## The task
Could you show each line of the records that contains the word "Ilfov"?

## Recorded information
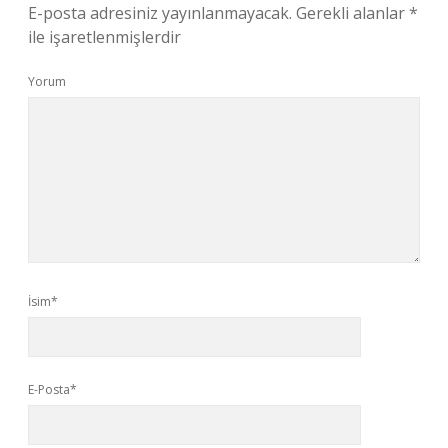
E-posta adresiniz yayınlanmayacak.
Gerekli alanlar
*
ile işaretlenmişlerdir
Yorum
İsim*
E-Posta*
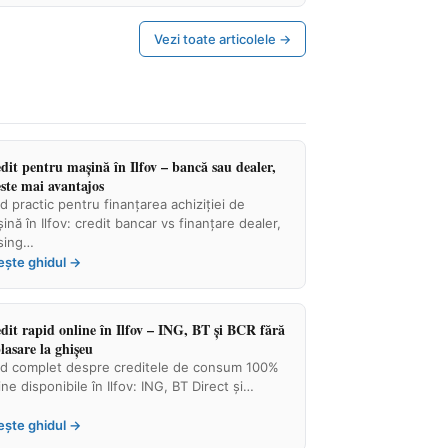
Vezi toate articolele →
dit pentru mașină în Ilfov – bancă sau dealer,
este mai avantajos
d practic pentru finanțarea achiziției de
ină în Ilfov: credit bancar vs finanțare dealer,
sing…
ește ghidul →
dit rapid online în Ilfov – ING, BT și BCR fără
lasare la ghișeu
d complet despre creditele de consum 100%
ine disponibile în Ilfov: ING, BT Direct și…
ește ghidul →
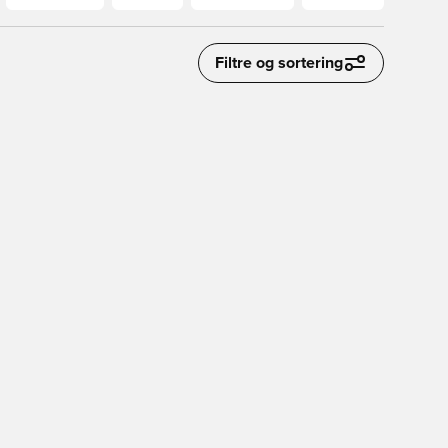
Filtre og sortering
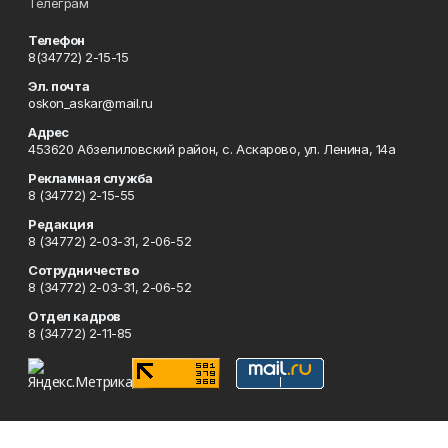
Телеграм
Телефон
8(34772) 2-15-15
Эл. почта
oskon_askar@mail.ru
Адрес
453620 Абзелиловский район, с. Аскарово, ул. Ленина, 14а
Рекламная служба
8 (34772) 2-15-55
Редакция
8 (34772) 2-03-31, 2-06-52
Сотрудничество
8 (34772) 2-03-31, 2-06-52
Отдел кадров
8 (34772) 2-11-85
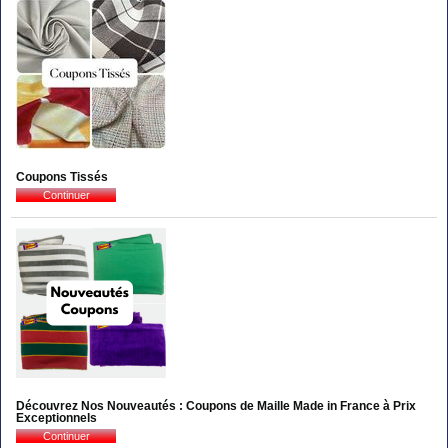
Coupons Tissés
Découvrez Nos Nouveautés : Coupons de Maille Made in France à Prix
Exceptionnels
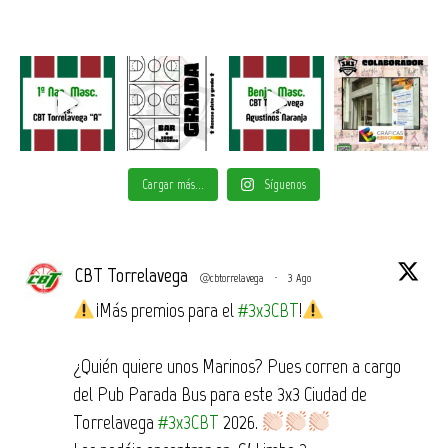
Cargar más...
Síguenos
CBT Torrelavega
@cbtorrelavega
·
3 Ago
¡Más premios para el
#3x3CBT
!
¿Quién quiere unos Marinos? Pues corren a cargo
del Pub Parada Bus para este 3x3 Ciudad de
Torrelavega
#3x3CBT
2026.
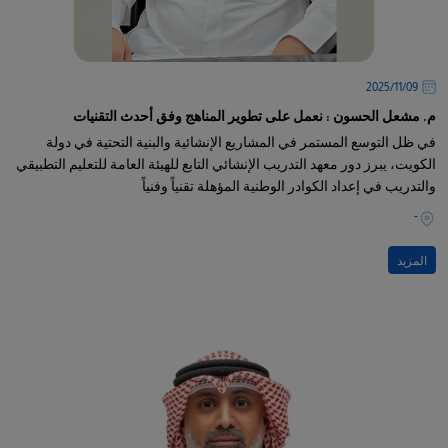
09‏/11‏/2025
م. مشعل الحسون : نعمل على تطوير المناهج وفق أحدث التقنيات
في ظل التوسع المستمر في المشاريع الإنشائية والبنية التحتية في دولة
الكويت، يبرز دور معهد التدريب الإنشائي التابع للهيئة العامة للتعليم التطبيقي
والتدريب في إعداد الكوادر الوطنية المؤهلة تقنياً وفنياً
-
المزيد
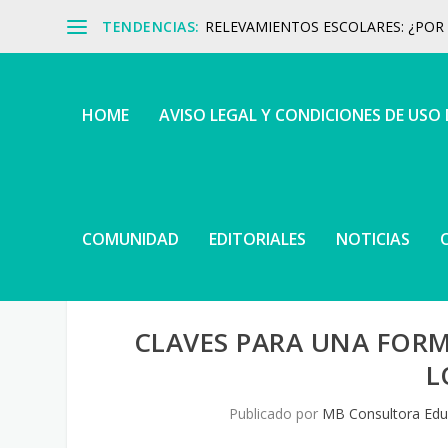
TENDENCIAS:
RELEVAMIENTOS ESCOLARES: ¿POR Q
HOME
AVISO LEGAL Y CONDICIONES DE USO
COMUNIDAD
EDITORIALES
NOTICIAS
CLAVES PARA UNA FO
L
Publicado por
MB Consultora Edu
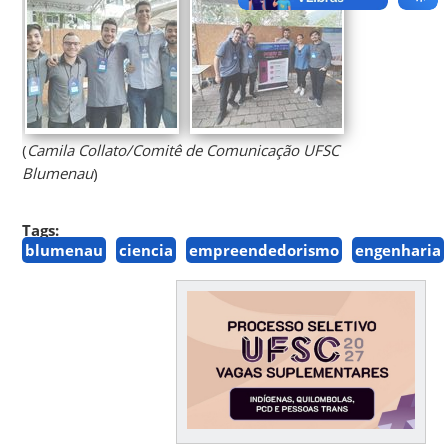
(
Camila Collato/Comitê de Comunicação UFSC
Blumenau
)
Tags:
blumenau
ciencia
empreendedorismo
engenharia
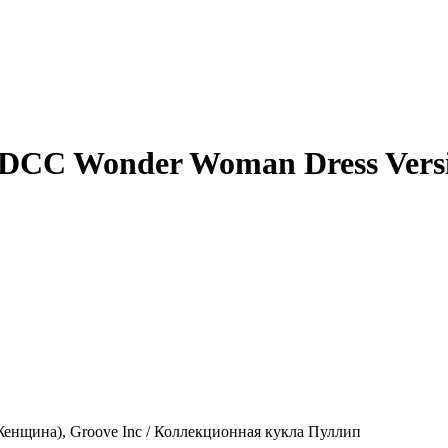
SDCC Wonder Woman Dress Vers
Женщина), Groove Inc / Коллекционная кукла Пуллип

## Solution to this problem
dit pentru mașină în Ilfov – bancă sau dealer,
ină în Ilfov: credit bancar vs finanțare dealer,
dit rapid online în Ilfov – ING, BT și BCR fără
ine disponibile în Ilfov: ING, BT Direct și…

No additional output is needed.